The Cancer Agency has revealed the allegations of "cancer cluster" in the Ulster University campus (UU) campus, BBC News NI found out.
The Cancer Registry (NICR) did not show enough evidence that UU's Jordanstown campus was responsible for any prostate cancer among the staff.
The university says the campus is safe for staff and students.
But she also said that no employee can now be permanently based in this area.
The area – the lower part of the seventh block in Jordanstown's main building – was not used by students.
At any time there were about 35 employees working at the Information Technology (IT) department at the University.
& # 39; Several Cancer Diagnosis & # 39;
The NICR investigation was initiated by a former staff member who approached the registry.
There was concern that "several diagnosed carcases" among people "working in this area in recent years".
After the NICR contacted the university in July, he immediately switched all staff from the block.
While the NICR investigation was ongoing, UU also conducted 26 separate studies on environmental factors, including ionizing radiation, asbestos and electromagnetic radiation.
Director of People and Culture of the University Damian McAlister told BBC News NI that the health and wellbeing of staff is her primary concern.
"I specifically think of those staff who are currently ill and their families," he said.
"All of these tests have returned safe results that indicate that there are no ecological factors at this stage that we know it will cause cancer that has been reported to our staff."
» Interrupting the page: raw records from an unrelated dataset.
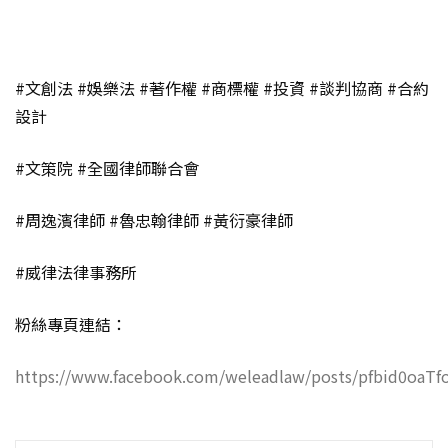
#文創法 #娛樂法 #著作權 #商標權 #投資 #談判協商 #合約
設計
#文策院 #全國律師聯合會
#周逸濱律師 #魯忠翰律師 #黃衍豪律師
#威律法律事務所
粉絲專頁連結：
https://www.facebook.com/weleadlaw/posts/pfbid0oa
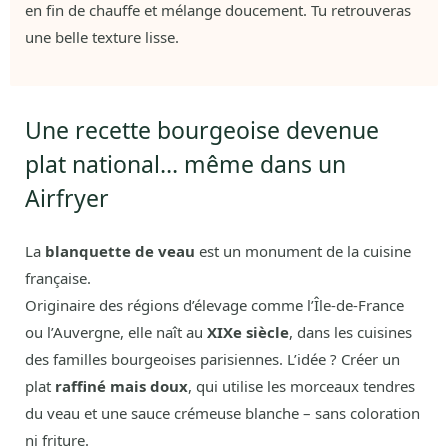
en fin de chauffe et mélange doucement. Tu retrouveras
une belle texture lisse.
Une recette bourgeoise devenue
plat national… même dans un
Airfryer
La
blanquette de veau
est un monument de la cuisine
française.
Originaire des régions d’élevage comme l’Île-de-France
ou l’Auvergne, elle naît au
XIXe siècle
, dans les cuisines
des familles bourgeoises parisiennes. L’idée ? Créer un
plat
raffiné mais doux
, qui utilise les morceaux tendres
du veau et une sauce crémeuse blanche – sans coloration
ni friture.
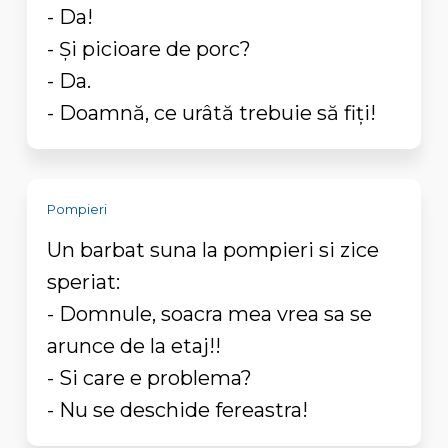
- Da!
- Şi picioare de porc?
- Da.
- Doamnă, ce urâtă trebuie să fiţi!
Pompieri
Un barbat suna la pompieri si zice
speriat:
- Domnule, soacra mea vrea sa se
arunce de la etaj!!
- Si care e problema?
- Nu se deschide fereastra!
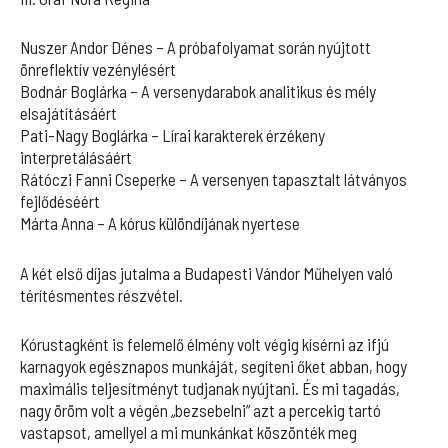
Nuszer Andor Dénes – A próbafolyamat során nyújtott
önreflektív vezénylésért
Bodnár Boglárka – A versenydarabok analitikus és mély
elsajátításáért
Pati-Nagy Boglárka – Lírai karakterek érzékeny
interpretálásáért
Rátóczi Fanni Cseperke – A versenyen tapasztalt látványos
fejlődéséért
Márta Anna – A kórus különdíjának nyertese
A két első díjas jutalma a Budapesti Vándor Műhelyen való
térítésmentes részvétel.
Kórustagként is felemelő élmény volt végig kísérni az ifjú
karnagyok egésznapos munkáját, segíteni őket abban, hogy
maximális teljesítményt tudjanak nyújtani. És mi tagadás,
nagy öröm volt a végén „bezsebelni” azt a percekig tartó
vastapsot, amellyel a mi munkánkat köszönték meg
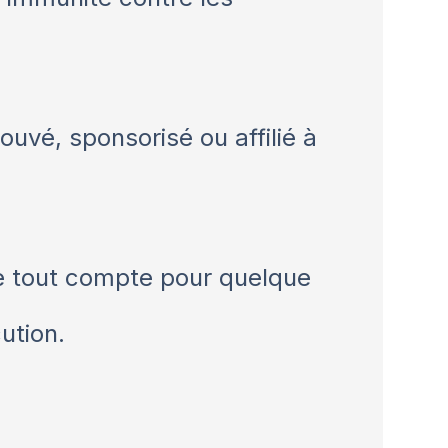
vé, sponsorisé ou affilié à
dre tout compte pour quelque
ution.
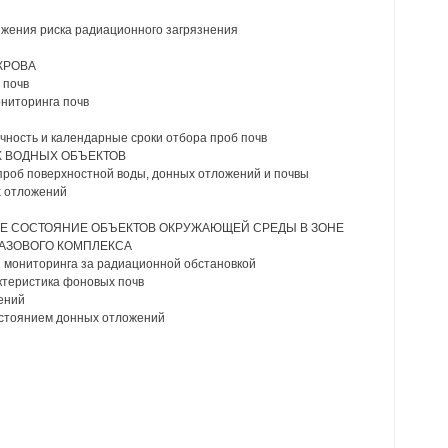
ижения риска радиационного загрязнения
КРОВА
 почв
ониторинга почв
чность и календарные сроки отбора проб почв
Х ВОДНЫХ ОБЪЕКТОВ
проб поверхностной воды, донных отложений и почвы
х отложений
ОЕ СОСТОЯНИЕ ОБЪЕКТОВ ОКРУЖАЮЩЕЙ СРЕДЫ В ЗОНЕ
АЗОВОГО КОМПЛЕКСА
я мониторинга за радиационной обстановкой
актеристика фоновых почв
ений
состоянием донных отложений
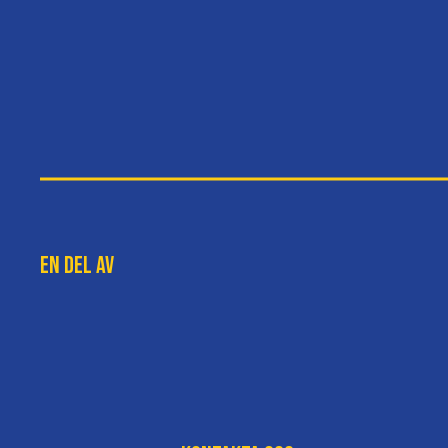
En del av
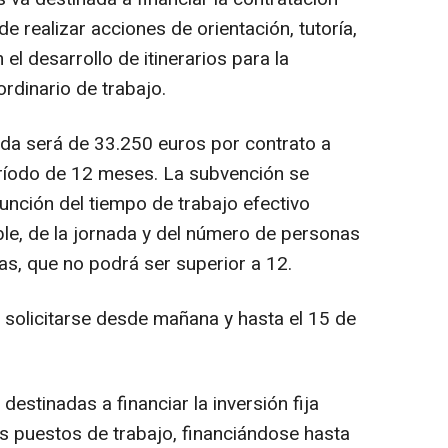
e realizar acciones de orientación, tutoría,
l desarrollo de itinerarios para la
ordinario de trabajo.
yuda será de 33.250 euros por contrato a
ríodo de 12 meses. La subvención se
unción del tiempo de trabajo efectivo
le, de la jornada y del número de personas
as, que no podrá ser superior a 12.
 solicitarse desde mañana y hasta el 15 de
estinadas a financiar la inversión fija
os puestos de trabajo, financiándose hasta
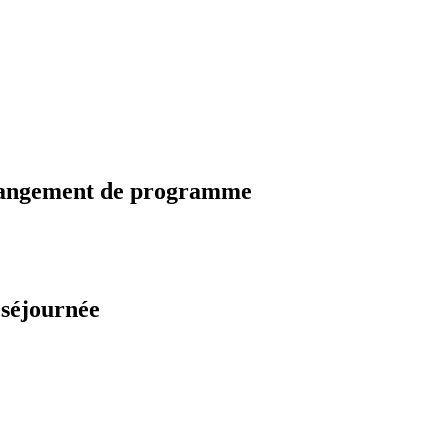
changement de programme
 séjournée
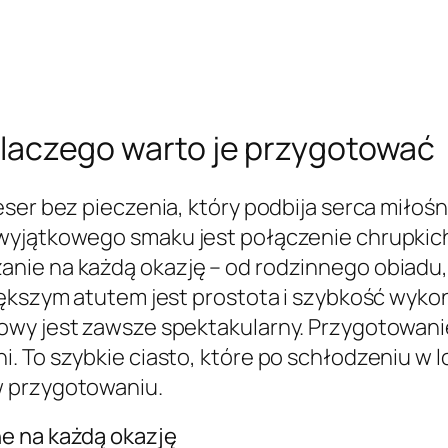
i dlaczego warto je przygotować
eser bez pieczenia, który podbija serca miło
wyjątkowego smaku jest połączenie chrupkich
nie na każdą okazję – od rodzinnego obiadu,
iększym atutem jest prostota i szybkość wyko
owy jest zawsze spektakularny. Przygotowani
i. To szybkie ciasto, które po schłodzeniu 
w przygotowaniu.
e na każdą okazję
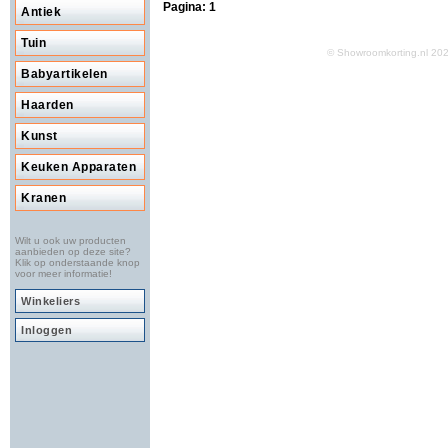
Pagina:
1
Antiek
Tuin
© Showroomkorting.nl 2
Babyartikelen
Haarden
Kunst
Keuken Apparaten
Kranen
Wilt u ook uw producten
aanbieden op deze site?
Klik op onderstaande knop
voor meer informatie!
Winkeliers
Inloggen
Mr. McAlister also said he contacted 65 current and former employees working in the area to meet them with the problem but also to invite them to participate in the cancer record.
He added: "Of those 65, 29 employees have given their consent for their data to be sent confidentially to the cancer register."
"Accidentality of Coincidence"
NICR findings have been reported to staff this week, and are received by BBC News NI.
The report states that "rates of cancer incidence" among employees working in one office in this area were "higher than the average of Northern Ireland".
But he found "insufficient evidence to support the hypothesis that higher rates in a smaller office space are the result of external environmental factors."
"A small number of cases and a lack of apparent relationship between types of cancer diagnoses suggest that all differences are likely to result from chance, life style, or genetic factors."
The University and College Unity (UCU), which represents some staff, said she "greeted the NICRs with great care" but expressed concern about the size of the study sample.
"It is quite possible that the results could be more or less worrying if some of those who were potentially affected agreed to cooperate with the cancer register," said trade union Katharine Clarke.
She said UCU would encourage staff working in that area to contact the registry to help "establish more persuasive and reliable findings".
The University has decided that the area will primarily be used for storage in the future.